| WORK TO BE COMPLETED |
Only a number is wanted: how many lines of the entries include the string "InnovExplo"?

[Stored dataset items]
• • •

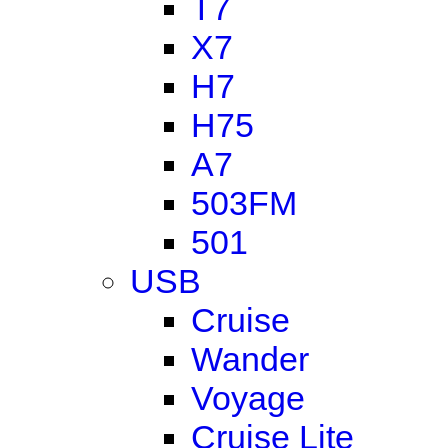
T7
X7
H7
H75
A7
503FM
501
USB
Cruise
Wander
Voyage
Cruise Lite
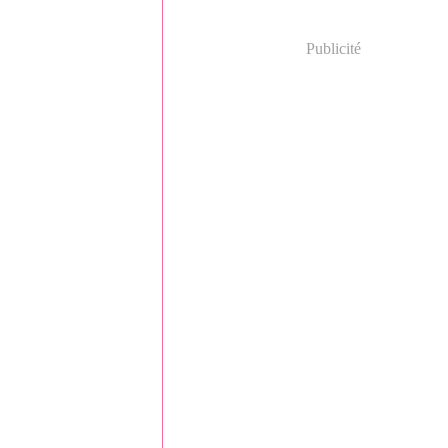
Publicité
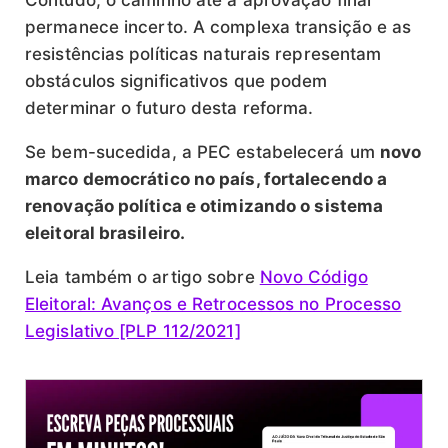
permanece incerto. A complexa transição e as
resistências políticas naturais representam
obstáculos significativos que podem
determinar o futuro desta reforma.
Se bem-sucedida, a PEC estabelecerá um
novo
marco democrático no país, fortalecendo a
renovação política e otimizando o sistema
eleitoral brasileiro.
Leia também o artigo sobre
Novo Código
Eleitoral: Avanços e Retrocessos no Processo
Legislativo [PLP 112/2021]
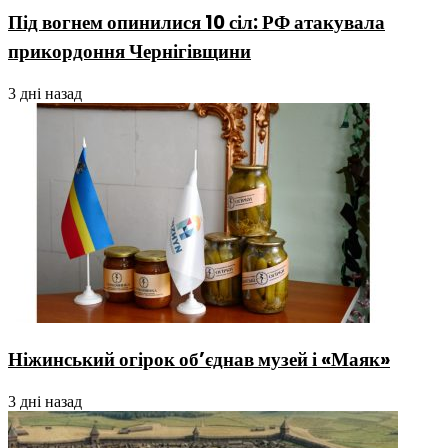
Під вогнем опинилися 10 сіл: РФ атакувала
прикордоння Чернігівщини
3 дні назад
Ніжинський огірок об’єднав музей і «Маяк»
3 дні назад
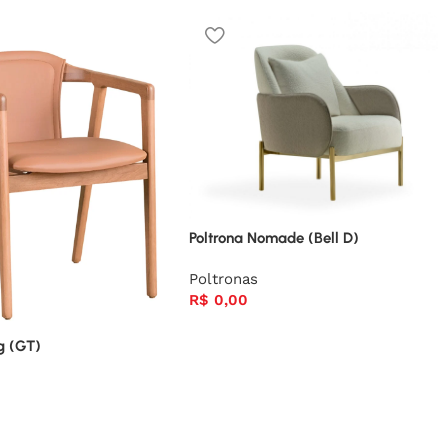
Poltrona Nomade (Bell D)
Poltronas
R$
0,00
g (GT)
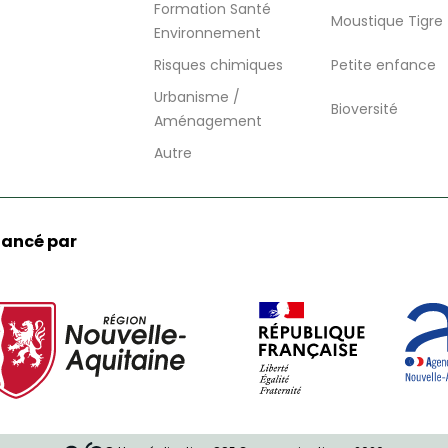
Formation Santé
Moustique Tigre
Environnement
Risques chimiques
Petite enfance
Urbanisme /
Bioversité
Aménagement
Autre
nancé par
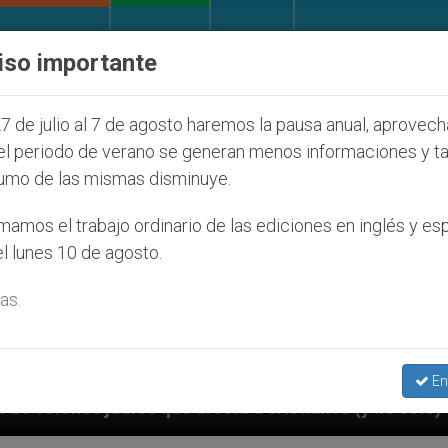
IGLESIA Y MUNDO
DOCUMENTOS
DONATIVOS
iso importante
7 de julio al 7 de agosto haremos la pausa anual, aprovec
el periodo de verano se generan menos informaciones y t
umo de las mismas disminuye.
amos el trabajo ordinario de las ediciones en inglés y es
l lunes 10 de agosto.
as.
En
ue afecta a cristianos (y no sólo) en Tierra Santa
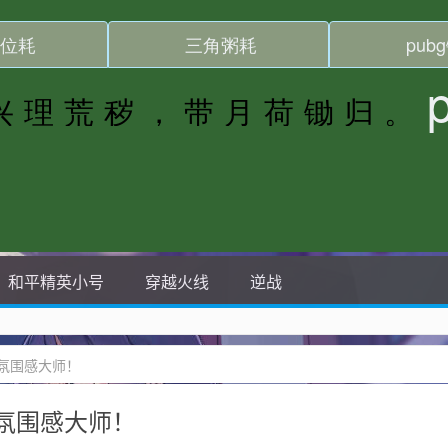
和平精英小号
穿越火线
逆战
氛围感大师！
氛围感大师！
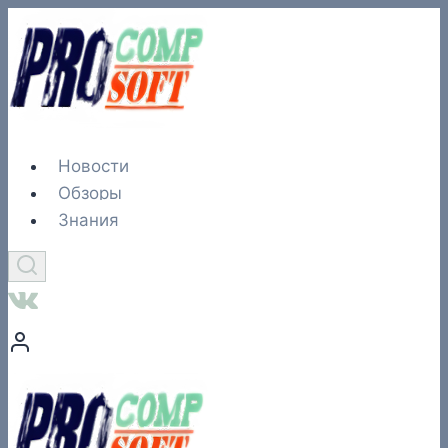
Перейти
к
содержимому
Новости
Обзоры
Знания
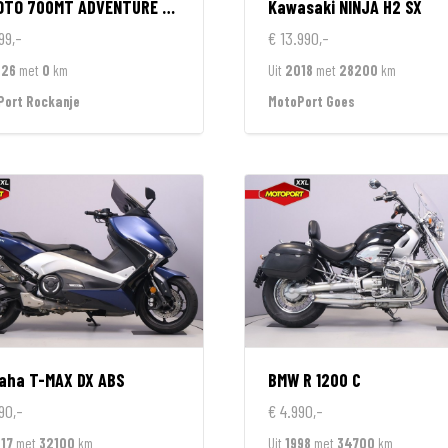
OTO
700MT ADVENTURE GT EDITION
Kawasaki
NINJA H2 SX
99,-
€ 13.990,-
026
met
0
km
Uit
2018
met
28200
km
Port Rockanje
MotoPort Goes
aha
T-MAX DX ABS
BMW
R 1200 C
90,-
€ 4.990,-
17
met
32100
km
Uit
1998
met
34700
km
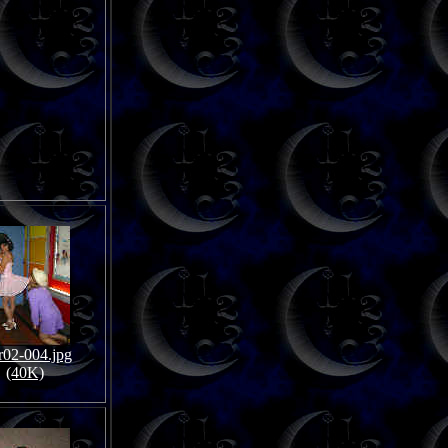
02-004.jpg
(40K)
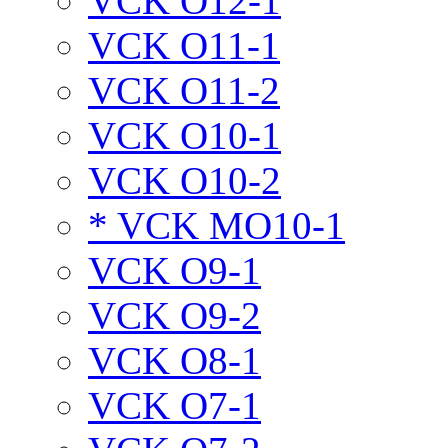
VCK O12-1
VCK O11-1
VCK O11-2
VCK O10-1
VCK O10-2
* VCK MO10-1
VCK O9-1
VCK O9-2
VCK O8-1
VCK O7-1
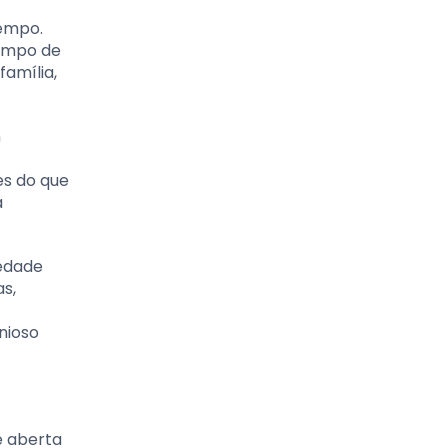
tempo.
tempo de
amília,
m
es do que
a
iedade
s,
nioso
e aberta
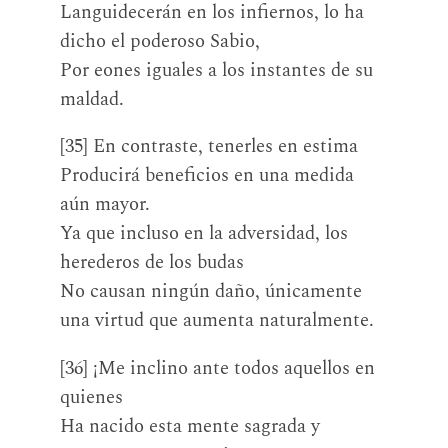
Languidecerán en los infiernos, lo ha
dicho el poderoso Sabio,
Por eones iguales a los instantes de su
maldad.
[35] En contraste, tenerles en estima
Producirá beneficios en una medida
aún mayor.
Ya que incluso en la adversidad, los
herederos de los budas
No causan ningún daño, únicamente
una virtud que aumenta naturalmente.
[36] ¡Me inclino ante todos aquellos en
quienes
Ha nacido esta mente sagrada y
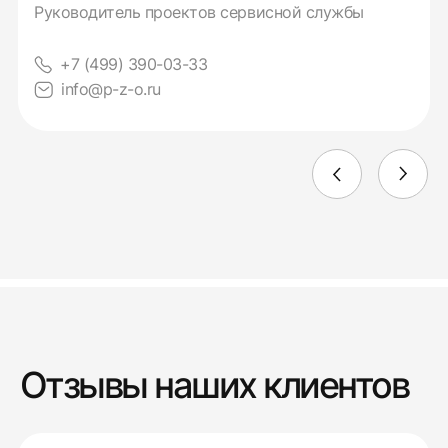
Руководитель проектов сервисной службы
+7 (499) 390-03-33
info@p-z-o.ru
Отзывы наших клиентов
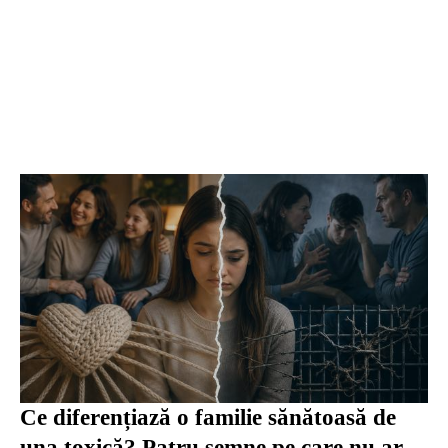
Ce diferențiază o familie sănătoasă de
una toxică? Patru semne pe care nu ar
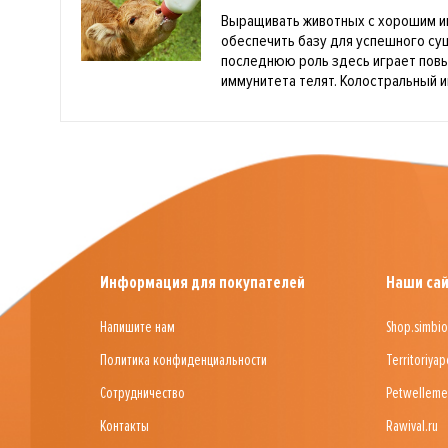
Выращивать животных с хорошим и
обеспечить базу для успешного с
последнюю роль здесь играет пов
иммунитета телят. Колостральный и
Информация для покупателей
Наши са
Напишите нам
Shop.simbio
Политика конфиденциальности
Territoriyap
Сотрудничество
Petwelleme
Контакты
Rawival.ru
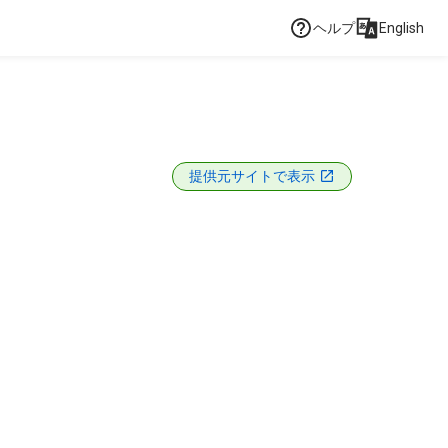
ヘルプ
English
提供元サイトで表示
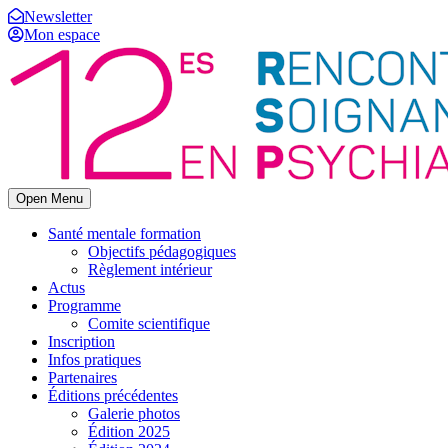
Newsletter
Mon espace
Open Menu
Santé mentale formation
Objectifs pédagogiques
Règlement intérieur
Actus
Programme
Comite scientifique
Inscription
Infos pratiques
Partenaires
Éditions précédentes
Galerie photos
Édition 2025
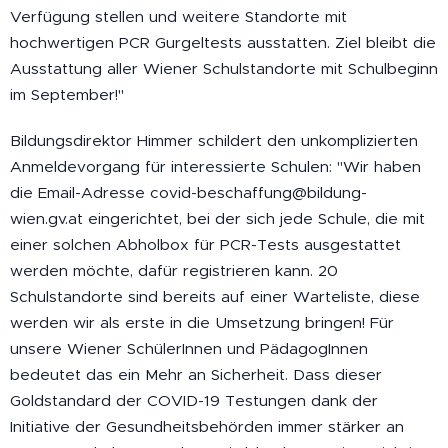
Verfügung stellen und weitere Standorte mit
hochwertigen PCR Gurgeltests ausstatten. Ziel bleibt die
Ausstattung aller Wiener Schulstandorte mit Schulbeginn
im September!"
Bildungsdirektor Himmer schildert den unkomplizierten
Anmeldevorgang für interessierte Schulen: "Wir haben
die Email-Adresse covid-beschaffung@bildung-
wien.gv.at eingerichtet, bei der sich jede Schule, die mit
einer solchen Abholbox für PCR-Tests ausgestattet
werden möchte, dafür registrieren kann. 20
Schulstandorte sind bereits auf einer Warteliste, diese
werden wir als erste in die Umsetzung bringen! Für
unsere Wiener SchülerInnen und PädagogInnen
bedeutet das ein Mehr an Sicherheit. Dass dieser
Goldstandard der COVID-19 Testungen dank der
Initiative der Gesundheitsbehörden immer stärker an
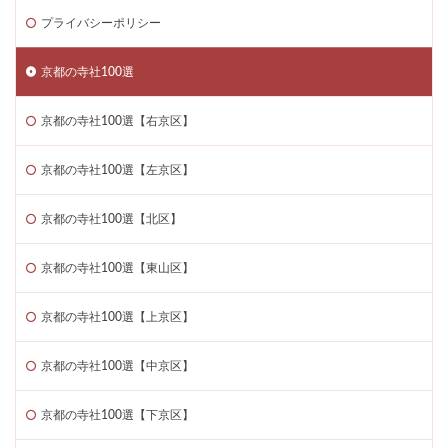
プライバシーポリシー
京都の寺社100選
京都の寺社100選【右京区】
京都の寺社100選【左京区】
京都の寺社100選【北区】
京都の寺社100選【東山区】
京都の寺社100選【上京区】
京都の寺社100選【中京区】
京都の寺社100選【下京区】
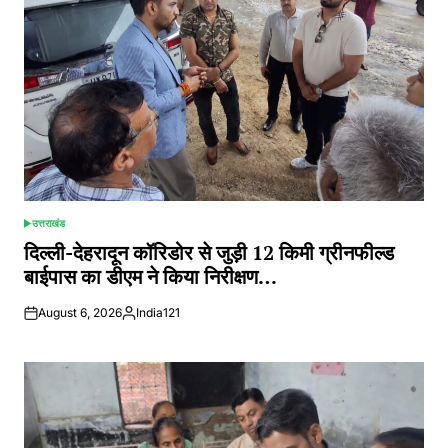
उत्तराखंड
POSTED
IN
दिल्ली-देहरादून कॉरिडोर से जुड़ी 12 किमी ग्रीनफील्ड
बाईपास का डीएम ने किया निरीक्षण…
August 6, 2026
India121
Posted
by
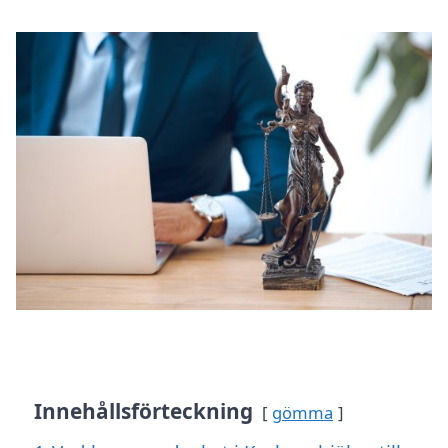
Innehållsförteckning
gömma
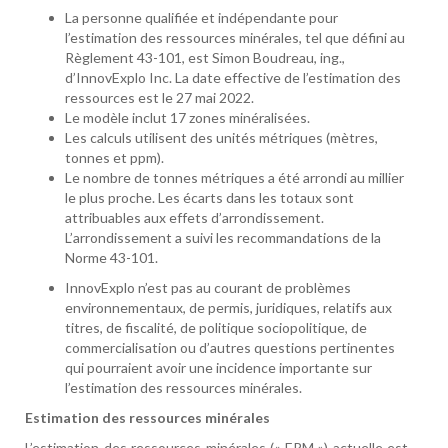
La personne qualifiée et indépendante pour
l’estimation des ressources minérales, tel que défini au
Règlement 43-101, est Simon Boudreau, ing.,
d’InnovExplo Inc. La date effective de l’estimation des
ressources est le 27 mai 2022.
Le modèle inclut 17 zones minéralisées.
Les calculs utilisent des unités métriques (mètres,
tonnes et ppm).
Le nombre de tonnes métriques a été arrondi au millier
le plus proche. Les écarts dans les totaux sont
attribuables aux effets d’arrondissement.
L’arrondissement a suivi les recommandations de la
Norme 43-101.
InnovExplo n’est pas au courant de problèmes
environnementaux, de permis, juridiques, relatifs aux
titres, de fiscalité, de politique sociopolitique, de
commercialisation ou d’autres questions pertinentes
qui pourraient avoir une incidence importante sur
l’estimation des ressources minérales.
Estimation des ressources minérales
L’estimation des ressources minérales (« ERM ») actuelle est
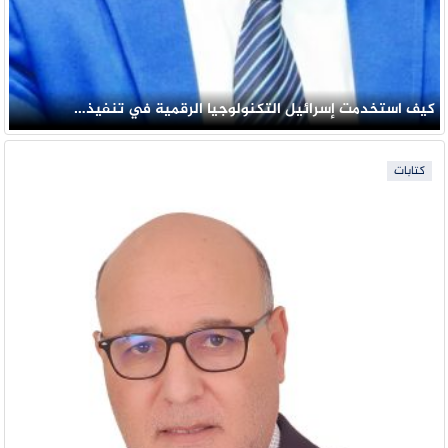
كيف استخدمت إسرائيل التكنولوجيا الرقمية في تنفيذ…
كتابات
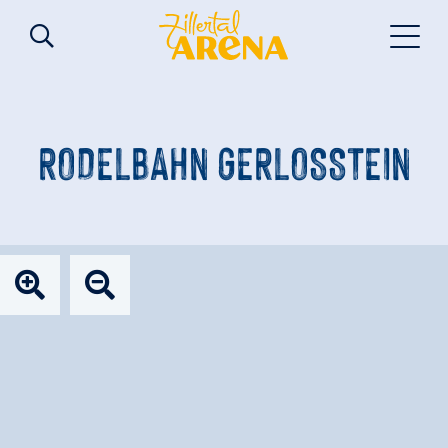
RODELBAHN GERLOSSTEIN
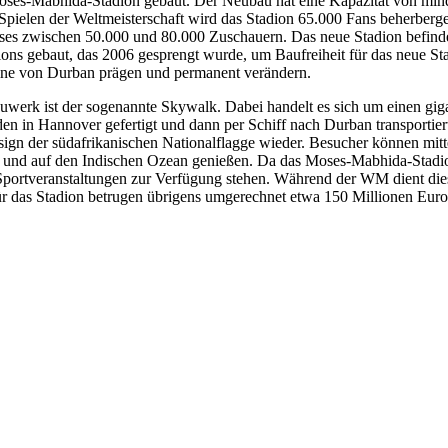
Moses-Mabhida-Stadion gebaut. Der Neubau hat eine Kapazität von mind
Spielen der Weltmeisterschaft wird das Stadion 65.000 Fans beherbergen
ses zwischen 50.000 und 80.000 Zuschauern. Das neue Stadion befindet
dions gebaut, das 2006 gesprengt wurde, um Baufreiheit für das neue 
yline von Durban prägen und permanent verändern.
auwerk ist der sogenannte Skywalk. Dabei handelt es sich um einen gig
en in Hannover gefertigt und dann per Schiff nach Durban transportier
Design der südafrikanischen Nationalflagge wieder. Besucher können mitt
und auf den Indischen Ozean genießen. Da das Moses-Mabhida-Stadion e
Sportveranstaltungen zur Verfügung stehen. Während der WM dient diese
für das Stadion betrugen übrigens umgerechnet etwa 150 Millionen Euro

• • •

| SOLUTION |
2